Sudah hampir satu setengah bulan menjalani adaptasi untuk hidup di Kampung Inggris Pare. Waktu tak terasa terhitung panjang atau pun pendek. Tuntutan materi grammar, menghafal tenses, memahami rumus-rumus, menyusun struktur kalimat dengan benar. Ditambah menghafal berbagai ekspression, mendalami speaking skill yang cukup menguras waktu dan pikiran. Ruang-ruang dalam kepalaku terus dijejali hal-hal berbau Inggris. Sempat membuatku galau, lapar, haus, krisis imajiner karena dijauhkan dari inspirasi, informasi, buku, diskusi, dan kopi.

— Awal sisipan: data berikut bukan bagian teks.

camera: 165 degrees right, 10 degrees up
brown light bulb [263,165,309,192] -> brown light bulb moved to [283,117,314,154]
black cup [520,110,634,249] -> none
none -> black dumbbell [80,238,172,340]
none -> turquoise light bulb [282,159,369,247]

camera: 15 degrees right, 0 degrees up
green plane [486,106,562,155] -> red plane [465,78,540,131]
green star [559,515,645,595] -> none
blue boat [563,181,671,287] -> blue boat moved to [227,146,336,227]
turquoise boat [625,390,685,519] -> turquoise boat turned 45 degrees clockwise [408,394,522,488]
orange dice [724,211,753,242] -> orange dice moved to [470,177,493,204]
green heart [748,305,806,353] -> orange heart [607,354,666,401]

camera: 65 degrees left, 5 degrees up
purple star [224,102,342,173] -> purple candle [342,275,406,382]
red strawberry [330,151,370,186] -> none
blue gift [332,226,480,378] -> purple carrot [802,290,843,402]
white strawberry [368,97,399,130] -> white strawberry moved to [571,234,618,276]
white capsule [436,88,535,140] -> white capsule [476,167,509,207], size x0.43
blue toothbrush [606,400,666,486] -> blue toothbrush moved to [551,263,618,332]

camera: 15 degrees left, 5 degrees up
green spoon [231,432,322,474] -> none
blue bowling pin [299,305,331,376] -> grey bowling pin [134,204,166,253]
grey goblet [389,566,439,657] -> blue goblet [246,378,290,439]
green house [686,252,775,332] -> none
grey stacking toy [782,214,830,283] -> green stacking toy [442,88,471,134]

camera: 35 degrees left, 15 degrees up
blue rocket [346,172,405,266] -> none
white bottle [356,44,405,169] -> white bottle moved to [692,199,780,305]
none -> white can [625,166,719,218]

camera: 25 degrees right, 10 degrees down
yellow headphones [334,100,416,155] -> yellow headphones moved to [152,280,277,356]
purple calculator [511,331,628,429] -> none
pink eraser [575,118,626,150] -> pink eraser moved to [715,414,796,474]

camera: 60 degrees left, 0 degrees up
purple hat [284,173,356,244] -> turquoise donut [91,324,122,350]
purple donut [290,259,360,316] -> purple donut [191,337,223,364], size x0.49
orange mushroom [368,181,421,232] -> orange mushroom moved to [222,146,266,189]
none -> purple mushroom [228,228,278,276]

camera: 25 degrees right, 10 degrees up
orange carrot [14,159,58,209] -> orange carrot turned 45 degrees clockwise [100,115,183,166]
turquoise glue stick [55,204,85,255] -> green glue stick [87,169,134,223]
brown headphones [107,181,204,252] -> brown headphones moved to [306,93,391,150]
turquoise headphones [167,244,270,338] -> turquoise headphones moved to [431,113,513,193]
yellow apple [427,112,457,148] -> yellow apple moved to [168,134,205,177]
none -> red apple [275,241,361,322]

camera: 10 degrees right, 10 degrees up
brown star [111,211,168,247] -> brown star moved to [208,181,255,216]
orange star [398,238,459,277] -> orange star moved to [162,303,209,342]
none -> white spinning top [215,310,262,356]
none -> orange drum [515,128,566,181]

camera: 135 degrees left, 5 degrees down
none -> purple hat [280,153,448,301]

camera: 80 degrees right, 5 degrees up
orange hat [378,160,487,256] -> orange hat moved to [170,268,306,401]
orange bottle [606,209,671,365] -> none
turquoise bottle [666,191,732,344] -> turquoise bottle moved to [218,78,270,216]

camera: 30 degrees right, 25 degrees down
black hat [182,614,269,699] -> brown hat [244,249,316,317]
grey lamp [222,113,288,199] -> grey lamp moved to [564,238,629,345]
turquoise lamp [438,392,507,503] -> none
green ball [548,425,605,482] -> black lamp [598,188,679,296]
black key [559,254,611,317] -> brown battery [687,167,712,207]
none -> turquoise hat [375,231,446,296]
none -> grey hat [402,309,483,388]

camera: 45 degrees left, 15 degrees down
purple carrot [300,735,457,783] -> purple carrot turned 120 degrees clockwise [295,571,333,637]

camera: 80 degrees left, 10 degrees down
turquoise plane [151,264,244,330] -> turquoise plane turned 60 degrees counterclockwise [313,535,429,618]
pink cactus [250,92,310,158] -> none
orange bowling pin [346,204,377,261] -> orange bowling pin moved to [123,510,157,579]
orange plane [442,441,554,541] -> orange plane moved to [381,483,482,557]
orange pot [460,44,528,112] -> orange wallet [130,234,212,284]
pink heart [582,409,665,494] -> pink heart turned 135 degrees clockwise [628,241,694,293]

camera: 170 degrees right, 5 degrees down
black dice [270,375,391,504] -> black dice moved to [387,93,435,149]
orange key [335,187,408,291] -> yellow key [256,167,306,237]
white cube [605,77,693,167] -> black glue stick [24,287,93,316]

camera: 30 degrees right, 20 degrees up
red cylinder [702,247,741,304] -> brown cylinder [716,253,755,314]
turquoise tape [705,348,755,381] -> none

Ya.. aku ingat harum aroma kopi. Tiba-tiba aku merindukan serbuk hitam yang dulu sering membangkitkan gairahku di malam-malam sisa berbagai kesibukan di kampus. Baru tanggal 30 September kemarin, gelar mahasiswaku dicopot dari kampus. Aku sudah lupa untuk menulis. Bukan lupa, lebih tepatnya adalah menyingkirkan aktivitas menulis demi pintar berbahasa Inggris. Aku sudah merencanakan sejak lama untuk pintar berbahasa Inggris. Pergilah aku ke Pare dengan sisa tabungan beasiswa S1-ku. Aku dilempar kembali menjadi anak-anak yang duduk mafhum di belakang bangku, mendengarkan materi-materi dari guru tanpa ada perdebatan. Menulis materi di papan tulis dan mengerjakan soal. Begitu seterusnya.

***
Bonbin Wedangan Café, pekan ini dua kali kukunjungi karena ingin ketagihan kembali dengan harum kopi. Sebenarnya lambungku sedang tak butuh banyak kafein dan zat asam. Perih melilit-lilit jika dipertemukan dengan benda-benda itu. Tapi seluruh isi otakku harus disiram dengan cairan beraroma kafein. Jadilah aku pesan kopi hitam plus susu dalam secangkir gelas yang kuaduk perlahan di meja panjang. Meja untukku sendiri. Aku ingin menumpahkan segala yang menjadi gumpalan imajinasi yang tak jadi-jadi.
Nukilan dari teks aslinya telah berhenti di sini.